### REQUIRED WORK
Among the entries below, take the line with "right eye: (123, 139)" and the line with "left front paw: (620, 505)", and output them and every line between them exactly, with nothing else.
[PROVIDED MATERIAL Boundary: Start]
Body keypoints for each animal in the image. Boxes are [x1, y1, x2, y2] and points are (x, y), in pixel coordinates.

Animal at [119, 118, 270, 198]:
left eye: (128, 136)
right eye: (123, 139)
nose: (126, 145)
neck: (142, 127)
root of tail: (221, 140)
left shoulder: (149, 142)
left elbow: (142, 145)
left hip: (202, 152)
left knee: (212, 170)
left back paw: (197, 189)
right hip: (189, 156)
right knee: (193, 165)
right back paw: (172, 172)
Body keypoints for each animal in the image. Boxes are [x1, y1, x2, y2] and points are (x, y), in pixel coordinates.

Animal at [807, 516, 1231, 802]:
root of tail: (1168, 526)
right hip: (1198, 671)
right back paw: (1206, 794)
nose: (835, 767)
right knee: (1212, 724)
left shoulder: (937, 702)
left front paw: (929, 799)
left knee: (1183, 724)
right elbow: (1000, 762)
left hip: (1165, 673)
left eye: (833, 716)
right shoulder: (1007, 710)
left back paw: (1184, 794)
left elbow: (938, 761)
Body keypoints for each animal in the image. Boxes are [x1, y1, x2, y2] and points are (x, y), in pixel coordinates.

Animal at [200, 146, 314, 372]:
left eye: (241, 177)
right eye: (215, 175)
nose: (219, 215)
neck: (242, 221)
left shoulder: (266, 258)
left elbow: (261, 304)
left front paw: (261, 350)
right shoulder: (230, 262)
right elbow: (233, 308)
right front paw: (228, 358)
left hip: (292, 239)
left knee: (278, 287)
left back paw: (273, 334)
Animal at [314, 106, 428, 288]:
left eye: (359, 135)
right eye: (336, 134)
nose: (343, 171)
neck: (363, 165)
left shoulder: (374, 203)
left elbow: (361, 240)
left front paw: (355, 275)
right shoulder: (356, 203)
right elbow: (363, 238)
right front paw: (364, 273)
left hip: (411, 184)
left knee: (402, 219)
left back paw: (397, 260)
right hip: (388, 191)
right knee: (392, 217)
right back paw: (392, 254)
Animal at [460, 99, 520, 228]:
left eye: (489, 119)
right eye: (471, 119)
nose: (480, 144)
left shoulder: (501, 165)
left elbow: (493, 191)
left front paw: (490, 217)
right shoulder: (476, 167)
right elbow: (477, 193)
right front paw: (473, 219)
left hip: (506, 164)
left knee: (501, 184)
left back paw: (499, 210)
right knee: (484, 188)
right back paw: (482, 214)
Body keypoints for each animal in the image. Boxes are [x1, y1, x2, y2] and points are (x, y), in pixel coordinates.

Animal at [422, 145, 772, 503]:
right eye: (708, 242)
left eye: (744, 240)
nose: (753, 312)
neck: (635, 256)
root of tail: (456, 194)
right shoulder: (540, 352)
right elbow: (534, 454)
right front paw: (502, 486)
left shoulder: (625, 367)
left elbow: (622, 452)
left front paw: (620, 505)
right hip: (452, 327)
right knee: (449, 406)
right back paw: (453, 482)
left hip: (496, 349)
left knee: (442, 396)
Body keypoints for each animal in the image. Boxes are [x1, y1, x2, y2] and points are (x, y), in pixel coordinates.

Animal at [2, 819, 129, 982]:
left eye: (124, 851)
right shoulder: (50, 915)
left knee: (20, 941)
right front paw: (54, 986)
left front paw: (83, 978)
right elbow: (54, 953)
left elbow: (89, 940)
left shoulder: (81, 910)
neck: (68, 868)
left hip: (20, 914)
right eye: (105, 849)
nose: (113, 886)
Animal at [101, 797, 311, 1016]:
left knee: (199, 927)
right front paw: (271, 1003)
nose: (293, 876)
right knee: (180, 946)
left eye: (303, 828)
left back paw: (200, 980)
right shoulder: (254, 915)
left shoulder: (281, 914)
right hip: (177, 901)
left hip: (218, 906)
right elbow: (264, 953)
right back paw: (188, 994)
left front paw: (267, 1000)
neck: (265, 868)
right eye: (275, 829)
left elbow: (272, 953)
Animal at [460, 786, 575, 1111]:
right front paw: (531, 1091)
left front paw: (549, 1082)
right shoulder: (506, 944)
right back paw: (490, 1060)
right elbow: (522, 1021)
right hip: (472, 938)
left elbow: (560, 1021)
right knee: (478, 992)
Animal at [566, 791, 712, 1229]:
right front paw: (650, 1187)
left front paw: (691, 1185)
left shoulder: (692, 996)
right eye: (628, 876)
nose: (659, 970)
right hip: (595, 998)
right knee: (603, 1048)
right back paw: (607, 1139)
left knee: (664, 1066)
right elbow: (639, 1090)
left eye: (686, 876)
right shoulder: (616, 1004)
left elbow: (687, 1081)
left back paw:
[PROVIDED MATERIAL Boundary: End]
### SOLUTION FOR THIS PROBLEM
right eye: (123, 139)
nose: (126, 145)
neck: (142, 127)
root of tail: (221, 140)
left shoulder: (149, 142)
left elbow: (142, 145)
left hip: (202, 152)
left knee: (212, 170)
left back paw: (197, 189)
right hip: (189, 156)
right knee: (193, 165)
right back paw: (172, 172)
Body keypoints for each animal in the image. Boxes are [x1, y1, x2, y2] and points are (x, y), in pixel coordinates.

Animal at [807, 516, 1231, 802]:
root of tail: (1168, 526)
right hip: (1198, 671)
right back paw: (1206, 794)
nose: (835, 767)
right knee: (1212, 724)
left shoulder: (937, 702)
left front paw: (929, 799)
left knee: (1183, 724)
right elbow: (1000, 762)
left hip: (1165, 673)
left eye: (833, 716)
right shoulder: (1007, 710)
left back paw: (1184, 794)
left elbow: (938, 761)
Body keypoints for each animal in the image. Boxes are [x1, y1, x2, y2] and points are (x, y), in pixel coordinates.

Animal at [200, 146, 314, 372]:
left eye: (241, 177)
right eye: (215, 175)
nose: (219, 215)
neck: (242, 221)
left shoulder: (266, 258)
left elbow: (261, 304)
left front paw: (261, 350)
right shoulder: (230, 262)
right elbow: (233, 308)
right front paw: (228, 358)
left hip: (292, 239)
left knee: (278, 287)
left back paw: (273, 334)
Animal at [314, 106, 428, 288]:
left eye: (359, 135)
right eye: (336, 134)
nose: (343, 171)
neck: (363, 165)
left shoulder: (374, 203)
left elbow: (361, 240)
left front paw: (355, 275)
right shoulder: (356, 203)
right elbow: (363, 238)
right front paw: (364, 273)
left hip: (411, 184)
left knee: (402, 219)
left back paw: (397, 260)
right hip: (388, 191)
right knee: (392, 217)
right back paw: (392, 254)
Animal at [460, 99, 520, 228]:
left eye: (489, 119)
right eye: (471, 119)
nose: (480, 144)
left shoulder: (501, 165)
left elbow: (493, 191)
left front paw: (490, 217)
right shoulder: (476, 167)
right elbow: (477, 193)
right front paw: (473, 219)
left hip: (506, 164)
left knee: (501, 184)
left back paw: (499, 210)
right knee: (484, 188)
right back paw: (482, 214)
Body keypoints for each animal in the image. Boxes are [x1, y1, x2, y2] and points are (x, y), in pixel coordinates.

Animal at [422, 145, 772, 503]:
right eye: (708, 242)
left eye: (744, 240)
nose: (753, 312)
neck: (635, 256)
root of tail: (456, 194)
right shoulder: (540, 352)
right elbow: (534, 454)
right front paw: (502, 486)
left shoulder: (625, 367)
left elbow: (622, 452)
left front paw: (620, 505)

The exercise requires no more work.